Latest update: December 31st, 2012
Formerly Hasidic reggae star Matisyahu participated in a candid interview with CNN, discussing his departure from observant Jewish life and his connection to his religion.
Just following the release of his album “Spark Seeker”, and a year after he shaved off his beard and publicized it in a controversial Twitter post, Matisyahu said that even though he no longer lives according to Torah laws, he is still as Jewish as ever.
“Judaism is just such a huge part of who I am. I don’t think I could separate that at this point,” Matisyahu told CNN. “I spent 10 years sort of really immersed heavily in the practice and in the study of Judaism. ..it’s still such a part of me that it’s inescapable.”
Regarding his departure from Chassidism which began with his abandonment of the Chabad movement, Matisyahu said “I started out in the Chabad movement, and I started pretty closed up, with the idea of there being that “this is it.” I bought into that fully. I really explored in depth the Chabad ideology. Then I started to open up. … I started to explore other types of Hasidism. … Eventually I began to regain trust into my own intuition and my own sense of right and wrong.
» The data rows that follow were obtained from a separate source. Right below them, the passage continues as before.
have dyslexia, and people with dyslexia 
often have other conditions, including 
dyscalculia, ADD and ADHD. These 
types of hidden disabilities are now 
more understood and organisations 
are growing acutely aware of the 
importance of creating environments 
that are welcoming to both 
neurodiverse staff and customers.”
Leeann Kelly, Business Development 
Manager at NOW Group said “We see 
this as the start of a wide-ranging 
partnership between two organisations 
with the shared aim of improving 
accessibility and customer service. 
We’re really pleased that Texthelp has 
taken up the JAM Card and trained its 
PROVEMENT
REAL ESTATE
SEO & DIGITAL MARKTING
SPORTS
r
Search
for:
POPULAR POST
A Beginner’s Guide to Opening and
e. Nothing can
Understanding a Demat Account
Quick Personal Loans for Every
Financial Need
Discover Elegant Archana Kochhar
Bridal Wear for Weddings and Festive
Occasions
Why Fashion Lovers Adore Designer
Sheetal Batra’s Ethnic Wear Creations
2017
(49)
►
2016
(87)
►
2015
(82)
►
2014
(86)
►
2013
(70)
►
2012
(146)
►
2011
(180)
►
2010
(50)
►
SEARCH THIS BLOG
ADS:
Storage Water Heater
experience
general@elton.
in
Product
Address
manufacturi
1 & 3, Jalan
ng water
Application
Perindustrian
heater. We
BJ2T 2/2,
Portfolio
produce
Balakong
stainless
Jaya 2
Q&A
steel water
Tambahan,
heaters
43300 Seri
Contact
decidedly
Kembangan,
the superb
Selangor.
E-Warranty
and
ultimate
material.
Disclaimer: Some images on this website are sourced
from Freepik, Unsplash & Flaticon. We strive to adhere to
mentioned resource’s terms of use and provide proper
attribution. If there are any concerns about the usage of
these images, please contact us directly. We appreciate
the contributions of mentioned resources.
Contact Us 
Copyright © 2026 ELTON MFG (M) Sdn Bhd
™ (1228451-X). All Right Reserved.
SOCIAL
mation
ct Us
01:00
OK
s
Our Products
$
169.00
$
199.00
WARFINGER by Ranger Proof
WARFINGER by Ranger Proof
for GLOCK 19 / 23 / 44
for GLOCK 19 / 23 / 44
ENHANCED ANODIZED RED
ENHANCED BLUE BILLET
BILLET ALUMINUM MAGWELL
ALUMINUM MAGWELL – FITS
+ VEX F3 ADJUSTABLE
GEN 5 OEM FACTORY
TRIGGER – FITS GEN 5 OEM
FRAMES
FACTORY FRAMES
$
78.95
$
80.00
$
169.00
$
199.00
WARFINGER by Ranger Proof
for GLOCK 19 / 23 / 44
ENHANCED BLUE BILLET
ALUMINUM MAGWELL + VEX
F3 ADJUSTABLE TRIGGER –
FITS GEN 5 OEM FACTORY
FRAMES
I began to realize that there were a lot of things within that lifestyle that were actually holding me back…. and keeping me from tasting a certain freedom of expression.”
When pressed, he said that he ultimately walked away from Orthodox Judaism because “When I’m talking about all the heaviness, I’m really talking about the rules. So at a certain point … I basically said, “I don’t need to do all these things. It’s my life, I can choose how I want to worship God, what words I want to say. I can say less words.” And once I let go of that, just sort of like a freedom that opened up that I began to taste, this freedom in my life that I had been missing.”
Matisyhau said that the professional implications of shaving his beard – a decision he came to over the course of years – did not concern him, as he believed in the power of his music, and said he did not believe he had garnered fans because of the beard. He did, however, say the beard helped “put me on the map and get me attention”.
Matisyahu said he tells his three children that “nobody knows the way” when it comes to religion, and that while teachers and others may represent Judaism as encompassing Torah laws, “you have to decide in your life what’s real for you”. While he infuses their lives with elements of Judaism which are “enriching and meaningful”, he does not remind the children to do things like wear a kippah or say blessings on food.